Securing the right operators is only part of the process. Long-term performance depends on how actively F&B is managed once a development is operational.
This starts with maintaining clarity around the role each operator plays within the wider scheme. Over time, performance should be reviewed not only at an individual unit level, but in terms of how the overall mix is functioning. Adjustments to operator line-up, positioning or format may be required as demand evolves.
Active placemaking is also critical. Events, programming and seasonal activation help sustain footfall and keep the offer relevant, particularly in mixed-use environments where patterns of use can shift throughout the year.
Successful developments treat F&B as a dynamic ecosystem rather than a fixed tenant mix. Ongoing asset management, combined with the flexibility to adapt, is what ultimately protects performance and supports long-term value.
How should F&B be designed to adapt over time as developments evolve
F&B strategies should be designed with change in mind. Customer behaviour, operator performance and market conditions will all shift over time, and developments need the flexibility to respond without requiring major redesign.
This starts at a physical level. Unit sizes, servicing infrastructure and back-of-house planning should allow for reconfiguration where needed, whether that is combining spaces, subdividing units or introducing new formats. Developments that are too rigid often struggle to maintain relevance as demand changes.
Flexibility is also important at an operational level. Operator mixes will evolve, concepts will need refreshing and new formats may emerge. Schemes that allow for this, through adaptable leasing structures and active asset management, tend to perform more consistently over the long term.

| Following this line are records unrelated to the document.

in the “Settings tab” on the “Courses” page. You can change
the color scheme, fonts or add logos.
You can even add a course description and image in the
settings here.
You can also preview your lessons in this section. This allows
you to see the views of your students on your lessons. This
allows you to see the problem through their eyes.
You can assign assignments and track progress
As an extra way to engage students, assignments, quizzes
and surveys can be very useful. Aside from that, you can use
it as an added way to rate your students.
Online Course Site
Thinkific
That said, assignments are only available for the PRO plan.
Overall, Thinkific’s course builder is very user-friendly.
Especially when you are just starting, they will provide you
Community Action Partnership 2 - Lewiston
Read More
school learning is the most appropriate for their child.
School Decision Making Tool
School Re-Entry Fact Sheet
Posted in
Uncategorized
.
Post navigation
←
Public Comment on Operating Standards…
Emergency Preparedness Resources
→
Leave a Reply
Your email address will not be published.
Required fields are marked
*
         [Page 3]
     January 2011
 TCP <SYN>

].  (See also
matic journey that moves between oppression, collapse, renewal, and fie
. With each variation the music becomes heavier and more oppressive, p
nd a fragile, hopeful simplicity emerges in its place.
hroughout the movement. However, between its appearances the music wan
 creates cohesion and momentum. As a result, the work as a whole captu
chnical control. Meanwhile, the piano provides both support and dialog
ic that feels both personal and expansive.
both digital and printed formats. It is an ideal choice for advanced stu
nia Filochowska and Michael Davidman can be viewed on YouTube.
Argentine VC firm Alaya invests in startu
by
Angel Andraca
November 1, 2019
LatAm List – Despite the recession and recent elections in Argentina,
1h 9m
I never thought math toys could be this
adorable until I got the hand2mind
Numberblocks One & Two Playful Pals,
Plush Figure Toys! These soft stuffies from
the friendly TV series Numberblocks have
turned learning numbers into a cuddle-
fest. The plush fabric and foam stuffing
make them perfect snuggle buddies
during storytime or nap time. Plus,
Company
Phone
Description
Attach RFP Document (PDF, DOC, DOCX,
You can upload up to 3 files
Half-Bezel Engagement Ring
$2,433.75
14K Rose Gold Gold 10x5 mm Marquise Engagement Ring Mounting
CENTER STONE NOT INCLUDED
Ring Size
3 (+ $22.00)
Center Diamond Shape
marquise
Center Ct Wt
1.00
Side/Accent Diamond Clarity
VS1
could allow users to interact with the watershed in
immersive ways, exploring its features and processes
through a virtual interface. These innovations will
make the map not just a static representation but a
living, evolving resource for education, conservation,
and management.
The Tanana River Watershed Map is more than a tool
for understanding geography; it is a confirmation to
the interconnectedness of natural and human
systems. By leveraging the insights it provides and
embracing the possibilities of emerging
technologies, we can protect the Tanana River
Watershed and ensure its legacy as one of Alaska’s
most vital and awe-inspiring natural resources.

The most successful developments treat F&B as a living part of the asset rather than a fixed tenant mix. Designing for adaptability from the outset helps protect performance, extend lifecycle relevance and reduce the need for disruptive or costly repositioning later.
Final Thoughts
F&B now plays a defining role in how development and mixed-use schemes perform, shaping not only how spaces are used, but how they are perceived and valued over time. It influences leasing, supports occupier demand and contributes directly to the identity and commercial resilience of an asset.
The most successful developments approach hospitality with clarity and intent from the outset. They understand the role F&B is expected to play, align it with the wider positioning of the scheme and ensure it is supported through design, leasing and ongoing management.
There is no single formula. The right strategy will vary depending on context, scale and stakeholder objectives. What remains consistent is the need to think beyond individual units and consider how F&B functions as part of a wider ecosystem.
When planned, curated and managed effectively, F&B moves far beyond amenity. It becomes a driver of activation, a tool for differentiation and a core component of long-term value creation.